Doing a deal with Mr. Wonderful…

Over the past few years, we’ve had several Shark Tank alumni raise capital on StartEngine, and we eventually got connected to Kevin. When we learned that he had been following the equity crowdfunding space for a few years and wanted to help inform others about the opportunities for raising capital using equity crowdfunding, it was an easy decision to form a partnership with him.

Mr. Wonderful’s role…

Kevin O’Leary is StartEngine’s strategic advisor and a StartEngine shareholder. His focus will be on creating more awareness about StartEngine and equity crowdfunding in general. Kevin believes in the equity crowdfunding model and our business and is helping to spread the word. He is even encouraging the companies in his own portfolio to use StartEngine for their next funding round.

Deal flow during the COVID-19…

Our entire team is operating remotely and staying safe during the pandemic, and our business itself is thriving. We’ve seen a good increase over the last 30 days in the companies applying to raise on StartEngine.

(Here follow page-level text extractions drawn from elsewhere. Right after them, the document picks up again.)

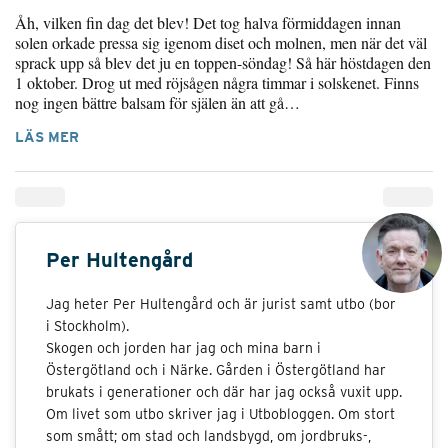
Åh, vilken fin dag det blev! Det tog halva förmiddagen innan
solen orkade pressa sig igenom diset och molnen, men när det väl
sprack upp så blev det ju en toppen-söndag! Så här höstdagen den
1 oktober. Drog ut med röjsågen några timmar i solskenet. Finns
nog ingen bättre balsam för själen än att gå…
LÄS MER
Per Hultengård
Jag heter Per Hultengård och är jurist samt utbo (bor
i Stockholm).
Skogen och jorden har jag och mina barn i
Östergötland och i Närke. Gården i Östergötland har
brukats i generationer och där har jag också vuxit upp.
Om livet som utbo skriver jag i Utbobloggen. Om stort
som smått; om stad och landsbygd, om jordbruks-,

From both the company and investor side, StartEngine’s business has proven to be resilient to the uncertainty caused by COVID-19.

On the SEC and raising the cap for what startups can raise…

We support the changes wholeheartedly. It’s clear that $1.07M is too low a ceiling for Regulation Crowdfunding [Reg CF], given the average size of seed funding rounds today, and it’s time that we increase the limit to help small businesses achieve their goals.

In fact, we encouraged all 10,000+ of our shareholders to write letters to the SEC a month ago to encourage them to increase the limit of Regulation Crowdfunding from $1.07M to $5M to help small businesses today when they desperately need access to capital.

Accredited investors vs. non-accredited investors…

Howard Marks: Our business, and the business of equity crowdfunding, is bringing investment opportunities to non-accredited investors. We do not focus on accredited investors. An expanded definition may encourage those new accredited investors to feel more confident making investments on our platform, as well as increase the amount they can invest in a given year, which would be beneficial to the investing space. However, I don’t believe this would have a large impact on equity crowdfunding.

On changes he wants to see…

Howard Marks: The change we are most excited about at StartEngine is the proposal to increase the limit of Regulation Crowdfunding from $1.07M to $5M. Of all of the proposed changes, I believe that one will have the biggest impact for small businesses and will encourage more entrepreneurs to turn to equity crowdfunding.